** BEGIN Text block **
Common Priesthood of the Faithful

By: Mar Bawai Soro
Friday November 27, 2009 from 7:00 pm -9:00pm

Review of Church Sources


781 [God] has … willed to make men holy and save them, not as individuals without any bond or link between them, but rather to make them into a people who might acknowledge him and serve him in holiness.

1591 The whole Church is a priestly people. Through Baptism all the faithful share in the priesthood of Christ. This participation is called the “common priesthood of the faithful.” Based on this common priesthood and ordered to its service, there exists another participation in the mission of Christ: the ministry conferred by the sacrament of Holy Orders, where the task is to serve in the name and in the person of Christ the Head in the midst of the community.

1592 The ministerial priesthood differs in essence from the common priesthood of the faithful because it confers a sacred power for the service of the faithful. The ordained ministers exercise their service for the People of God by teaching, divine worship and pastoral governance.

1141 The celebrating assembly is the community of the baptized who, “by regeneration and the anointing of the Holy Spirit, are consecrated to be a spiritual house and a holy priesthood, that through all the works of Christian men they may offer spiritual sacrifices.” This “common priesthood” is that of Christ the sole priest, in which all his members participate.

1143 For the purpose of assisting the work of the common priesthood of the faithful, other particular ministries also exist, not consecrated by the sacrament of Holy Orders; their functions are determined by the bishops, in accord with liturgical traditions and pastoral needs. “Servers, readers, commentators, and members of the choir also exercise a genuine liturgical function.”

1305 This “character” perfects the common priesthood of the faithful, received in Baptism, and “the confirmed person receives the power to profess faith in Christ publicly and as it were officially (quasi ex officio).”
** END Text block **
** BEGIN Stored data **
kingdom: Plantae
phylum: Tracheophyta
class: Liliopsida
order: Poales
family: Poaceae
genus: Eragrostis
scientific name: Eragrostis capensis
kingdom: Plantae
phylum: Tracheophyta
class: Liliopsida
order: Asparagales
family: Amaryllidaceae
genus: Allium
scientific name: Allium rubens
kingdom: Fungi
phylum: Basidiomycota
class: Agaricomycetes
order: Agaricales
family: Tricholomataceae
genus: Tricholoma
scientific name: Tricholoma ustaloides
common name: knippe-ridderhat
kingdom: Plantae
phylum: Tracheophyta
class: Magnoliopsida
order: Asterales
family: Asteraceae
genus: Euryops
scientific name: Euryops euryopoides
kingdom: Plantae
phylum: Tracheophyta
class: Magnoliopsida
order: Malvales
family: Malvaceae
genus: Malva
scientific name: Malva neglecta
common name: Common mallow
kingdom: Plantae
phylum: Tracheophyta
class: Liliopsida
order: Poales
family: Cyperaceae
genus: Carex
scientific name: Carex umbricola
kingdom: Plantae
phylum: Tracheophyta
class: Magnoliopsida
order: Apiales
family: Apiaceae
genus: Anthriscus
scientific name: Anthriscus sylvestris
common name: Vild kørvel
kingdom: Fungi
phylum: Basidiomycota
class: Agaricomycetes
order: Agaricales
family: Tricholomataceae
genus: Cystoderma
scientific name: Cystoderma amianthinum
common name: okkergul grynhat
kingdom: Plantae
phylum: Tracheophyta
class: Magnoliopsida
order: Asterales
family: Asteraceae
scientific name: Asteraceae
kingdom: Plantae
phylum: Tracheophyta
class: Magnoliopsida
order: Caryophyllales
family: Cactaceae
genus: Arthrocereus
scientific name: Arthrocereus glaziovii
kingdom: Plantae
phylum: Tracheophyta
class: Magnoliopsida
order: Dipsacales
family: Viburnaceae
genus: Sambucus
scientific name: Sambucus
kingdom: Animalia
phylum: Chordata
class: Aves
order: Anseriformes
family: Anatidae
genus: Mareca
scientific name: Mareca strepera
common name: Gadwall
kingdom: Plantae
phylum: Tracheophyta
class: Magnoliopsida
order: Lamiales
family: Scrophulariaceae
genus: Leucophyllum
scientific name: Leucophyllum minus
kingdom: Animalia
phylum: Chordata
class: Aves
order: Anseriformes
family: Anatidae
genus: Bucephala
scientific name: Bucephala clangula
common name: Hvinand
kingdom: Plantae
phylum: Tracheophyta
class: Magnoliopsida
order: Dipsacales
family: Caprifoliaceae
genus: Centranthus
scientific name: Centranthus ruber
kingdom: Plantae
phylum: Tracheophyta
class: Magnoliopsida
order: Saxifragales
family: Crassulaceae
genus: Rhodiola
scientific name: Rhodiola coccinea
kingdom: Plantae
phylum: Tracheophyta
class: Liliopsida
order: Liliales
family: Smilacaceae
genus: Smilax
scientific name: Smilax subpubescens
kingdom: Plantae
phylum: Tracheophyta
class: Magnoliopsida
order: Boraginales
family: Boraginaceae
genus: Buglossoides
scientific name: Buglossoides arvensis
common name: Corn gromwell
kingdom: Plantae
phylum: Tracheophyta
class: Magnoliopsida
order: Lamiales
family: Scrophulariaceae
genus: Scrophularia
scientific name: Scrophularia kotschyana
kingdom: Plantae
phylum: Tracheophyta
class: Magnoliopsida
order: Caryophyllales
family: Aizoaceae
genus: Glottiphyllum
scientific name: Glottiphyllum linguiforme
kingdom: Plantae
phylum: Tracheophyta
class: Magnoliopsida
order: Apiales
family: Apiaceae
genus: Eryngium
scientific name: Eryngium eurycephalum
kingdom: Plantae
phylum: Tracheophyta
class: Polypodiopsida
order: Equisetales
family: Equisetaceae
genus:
** END Stored data **
__Exercise set__:
- A) Please echo the common priesthood text above, between "Review of Church" and "of the community.", inclusive.
- B) In the common priesthood text, which roles are said to exercise a genuine liturgical function? List them all.

__Solutions by task__:
- A)
Review of Church Sources


781 [God] has … willed to make men holy and save them, not as individuals without any bond or link between them, but rather to make them into a people who might acknowledge him and serve him in holiness.

1591 The whole Church is a priestly people. Through Baptism all the faithful share in the priesthood of Christ. This participation is called the “common priesthood of the faithful.” Based on this common priesthood and ordered to its service, there exists another participation in the mission of Christ: the ministry conferred by the sacrament of Holy Orders, where the task is to serve in the name and in the person of Christ the Head in the midst of the community.

- B) Servers, readers, commentators, and members of the choir.